Companies make significant investments in business intelligence capabilities because they realize that hidden within the vast amounts of information they generate on a daily basis, there are jewels to be found that can provide valuable insights for the entire organization. For example, with today's analytic platforms business analysts in the marketing department have access to sophisticated tools that can mine information and uncover reasons for the high rate of churn occurring in their customer base. They might do this by analyzing all interactions and conversations taking place across the enterprise and the channels where customers engage the company. Using this data analysts then begin to  see various paths and patterns emerging from these interactions that ultimately lead to customer churn.   

These analysts have just discovered the leading causes of churn within their organization and are at the apex of the ah-ha moment. They now have the insights to stop the mass exodus of valuable customers and positively impact the bottom line. It’s obvious these insights would be acted upon and operationalized immediately, but that may not be the case. Perhaps the recently discovered patterns leading to customer churn touch so many internal systems, processes and organizations that getting organizational buy in to the necessary changes is mired down in a endless series of internal meetings.   

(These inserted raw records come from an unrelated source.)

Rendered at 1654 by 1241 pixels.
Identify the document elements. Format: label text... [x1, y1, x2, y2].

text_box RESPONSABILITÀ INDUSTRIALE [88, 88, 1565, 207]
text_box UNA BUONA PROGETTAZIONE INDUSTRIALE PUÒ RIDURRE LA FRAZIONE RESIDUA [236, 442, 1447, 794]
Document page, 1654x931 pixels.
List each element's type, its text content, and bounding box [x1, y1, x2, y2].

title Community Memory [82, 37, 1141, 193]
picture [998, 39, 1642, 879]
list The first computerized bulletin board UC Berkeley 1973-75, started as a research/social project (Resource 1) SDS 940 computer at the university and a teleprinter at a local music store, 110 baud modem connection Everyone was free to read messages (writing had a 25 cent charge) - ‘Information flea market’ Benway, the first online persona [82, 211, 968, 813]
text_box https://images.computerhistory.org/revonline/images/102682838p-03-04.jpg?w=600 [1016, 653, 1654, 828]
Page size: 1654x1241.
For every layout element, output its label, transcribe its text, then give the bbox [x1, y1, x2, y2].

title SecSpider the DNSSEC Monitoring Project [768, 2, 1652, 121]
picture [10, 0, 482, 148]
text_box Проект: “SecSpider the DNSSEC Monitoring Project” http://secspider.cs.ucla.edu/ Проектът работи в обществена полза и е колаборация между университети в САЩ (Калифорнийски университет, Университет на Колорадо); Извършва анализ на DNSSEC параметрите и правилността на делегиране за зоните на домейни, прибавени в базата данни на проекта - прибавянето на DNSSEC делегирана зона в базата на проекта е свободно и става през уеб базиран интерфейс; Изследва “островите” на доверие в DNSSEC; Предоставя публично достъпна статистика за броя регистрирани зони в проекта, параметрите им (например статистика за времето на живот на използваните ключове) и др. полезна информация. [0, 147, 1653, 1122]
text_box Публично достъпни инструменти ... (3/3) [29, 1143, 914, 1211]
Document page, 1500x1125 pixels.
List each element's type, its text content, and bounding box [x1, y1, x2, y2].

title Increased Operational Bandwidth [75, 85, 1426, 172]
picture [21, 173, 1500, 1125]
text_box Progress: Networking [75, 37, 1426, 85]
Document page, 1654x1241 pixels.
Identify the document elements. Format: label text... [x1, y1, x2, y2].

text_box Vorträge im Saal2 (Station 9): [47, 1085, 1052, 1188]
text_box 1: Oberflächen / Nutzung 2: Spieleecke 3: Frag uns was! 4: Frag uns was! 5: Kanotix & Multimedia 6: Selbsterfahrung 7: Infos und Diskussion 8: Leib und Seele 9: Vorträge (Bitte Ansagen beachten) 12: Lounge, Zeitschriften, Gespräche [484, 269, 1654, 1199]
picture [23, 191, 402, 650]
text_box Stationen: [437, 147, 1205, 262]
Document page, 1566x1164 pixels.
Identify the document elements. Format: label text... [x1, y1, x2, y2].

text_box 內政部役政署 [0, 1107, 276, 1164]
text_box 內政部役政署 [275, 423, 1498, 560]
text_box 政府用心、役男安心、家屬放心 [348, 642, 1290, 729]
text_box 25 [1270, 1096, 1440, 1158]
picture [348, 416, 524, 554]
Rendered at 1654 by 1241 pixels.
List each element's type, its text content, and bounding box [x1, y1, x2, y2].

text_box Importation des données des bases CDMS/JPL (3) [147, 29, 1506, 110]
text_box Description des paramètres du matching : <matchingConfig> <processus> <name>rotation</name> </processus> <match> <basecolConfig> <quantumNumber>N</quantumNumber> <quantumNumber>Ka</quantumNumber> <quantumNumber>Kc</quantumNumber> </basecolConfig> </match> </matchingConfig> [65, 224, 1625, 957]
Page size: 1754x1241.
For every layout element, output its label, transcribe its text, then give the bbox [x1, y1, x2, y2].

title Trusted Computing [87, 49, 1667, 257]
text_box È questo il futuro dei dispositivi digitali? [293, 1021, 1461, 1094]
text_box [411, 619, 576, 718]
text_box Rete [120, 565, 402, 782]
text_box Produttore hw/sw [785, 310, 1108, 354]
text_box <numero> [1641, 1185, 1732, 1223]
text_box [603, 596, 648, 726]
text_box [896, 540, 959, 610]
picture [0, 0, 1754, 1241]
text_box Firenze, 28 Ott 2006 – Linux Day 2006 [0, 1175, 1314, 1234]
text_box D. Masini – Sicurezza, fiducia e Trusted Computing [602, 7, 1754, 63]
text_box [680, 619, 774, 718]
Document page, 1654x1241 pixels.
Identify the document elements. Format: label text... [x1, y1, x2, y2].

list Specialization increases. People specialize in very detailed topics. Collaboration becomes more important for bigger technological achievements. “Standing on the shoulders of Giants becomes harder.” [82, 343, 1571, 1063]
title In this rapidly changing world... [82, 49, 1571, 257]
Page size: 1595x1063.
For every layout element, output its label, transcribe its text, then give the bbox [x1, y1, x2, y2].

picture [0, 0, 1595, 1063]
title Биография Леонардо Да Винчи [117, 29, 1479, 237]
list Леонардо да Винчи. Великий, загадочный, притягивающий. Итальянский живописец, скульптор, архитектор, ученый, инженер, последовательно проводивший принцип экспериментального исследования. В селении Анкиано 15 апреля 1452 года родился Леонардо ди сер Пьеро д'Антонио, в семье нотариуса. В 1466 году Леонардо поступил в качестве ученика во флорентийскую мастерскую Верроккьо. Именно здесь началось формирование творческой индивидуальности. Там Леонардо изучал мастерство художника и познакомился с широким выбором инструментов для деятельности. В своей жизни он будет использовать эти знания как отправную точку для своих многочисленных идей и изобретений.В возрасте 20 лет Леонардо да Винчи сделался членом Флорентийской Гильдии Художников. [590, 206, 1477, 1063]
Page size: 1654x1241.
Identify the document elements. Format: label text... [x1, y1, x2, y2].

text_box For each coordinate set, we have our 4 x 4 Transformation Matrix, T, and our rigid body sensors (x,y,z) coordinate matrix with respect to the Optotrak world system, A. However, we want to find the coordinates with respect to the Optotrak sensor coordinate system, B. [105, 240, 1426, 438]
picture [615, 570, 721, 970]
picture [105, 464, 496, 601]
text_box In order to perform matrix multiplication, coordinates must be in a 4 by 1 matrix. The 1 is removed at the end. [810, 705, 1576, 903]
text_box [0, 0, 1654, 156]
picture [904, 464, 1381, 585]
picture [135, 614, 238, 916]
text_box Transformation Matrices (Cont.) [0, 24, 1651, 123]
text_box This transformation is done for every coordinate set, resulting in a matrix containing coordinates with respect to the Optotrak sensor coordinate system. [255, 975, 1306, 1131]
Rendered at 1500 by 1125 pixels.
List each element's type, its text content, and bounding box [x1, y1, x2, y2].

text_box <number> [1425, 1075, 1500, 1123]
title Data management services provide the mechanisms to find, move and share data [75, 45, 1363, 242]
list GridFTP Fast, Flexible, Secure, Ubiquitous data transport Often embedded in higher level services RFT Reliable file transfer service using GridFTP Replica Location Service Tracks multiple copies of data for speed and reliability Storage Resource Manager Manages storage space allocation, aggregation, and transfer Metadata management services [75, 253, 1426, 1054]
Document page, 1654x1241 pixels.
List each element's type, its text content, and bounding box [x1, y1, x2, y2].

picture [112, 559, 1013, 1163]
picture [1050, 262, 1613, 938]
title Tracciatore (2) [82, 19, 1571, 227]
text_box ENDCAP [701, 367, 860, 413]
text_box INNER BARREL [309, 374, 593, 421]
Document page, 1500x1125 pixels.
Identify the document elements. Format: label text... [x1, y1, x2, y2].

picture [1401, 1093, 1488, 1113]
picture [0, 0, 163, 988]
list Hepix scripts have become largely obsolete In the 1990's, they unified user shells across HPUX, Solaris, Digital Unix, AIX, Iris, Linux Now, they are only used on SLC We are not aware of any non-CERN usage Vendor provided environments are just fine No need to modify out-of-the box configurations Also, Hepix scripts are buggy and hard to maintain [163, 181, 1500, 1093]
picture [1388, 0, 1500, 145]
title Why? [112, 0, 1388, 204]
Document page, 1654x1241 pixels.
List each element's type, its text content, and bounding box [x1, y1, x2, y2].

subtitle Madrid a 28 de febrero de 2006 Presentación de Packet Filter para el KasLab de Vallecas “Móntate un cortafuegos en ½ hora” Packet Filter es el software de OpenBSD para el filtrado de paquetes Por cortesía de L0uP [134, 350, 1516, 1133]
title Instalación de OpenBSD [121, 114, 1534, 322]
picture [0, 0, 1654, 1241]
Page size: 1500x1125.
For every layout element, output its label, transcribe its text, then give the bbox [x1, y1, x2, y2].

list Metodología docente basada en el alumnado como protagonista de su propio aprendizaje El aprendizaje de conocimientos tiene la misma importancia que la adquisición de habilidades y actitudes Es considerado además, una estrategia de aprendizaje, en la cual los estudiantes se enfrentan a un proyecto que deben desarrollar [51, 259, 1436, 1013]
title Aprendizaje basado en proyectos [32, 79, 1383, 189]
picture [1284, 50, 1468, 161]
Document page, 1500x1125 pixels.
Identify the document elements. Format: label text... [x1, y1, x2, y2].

So what can be done given these realities? Here’s a quick list of tips that will help you enable change in your organization:

  • Someone needs to own the change and then lead rather than letting change lead him or her.
  • Make sure the reasons for change are well documented including measurable impacts and benefits for the organization.
  • When building a change management plan, identify the obstacles in the organization and make sure to build a mitigation plan for each.
    Communicate the needed changes through several channels.
  • Be clear when communicating change. Rumors can quickly derail or stall well thought out and planned change efforts.
  • When implementing changes make sure that the change is ready to be implemented and is fully tested.
  • Communicate the impact of the changes that have been deployed.  
  • Have enthusiastic people on the team and train them to be agents of change.
  • Establish credibility by building a proven track record that will give management the confidence that the team has the skills, creativity and discipline to implement these complex changes. 

Once implemented monitor the changes closely and anticipate that some changes will require further refinement. Remember that operationalizing the ah-ha moment is a journey.  A journey that can bring many valuable and rewarding benefits along the way. 

So, what’s your experience with operationalizing your "ah-ha moment"?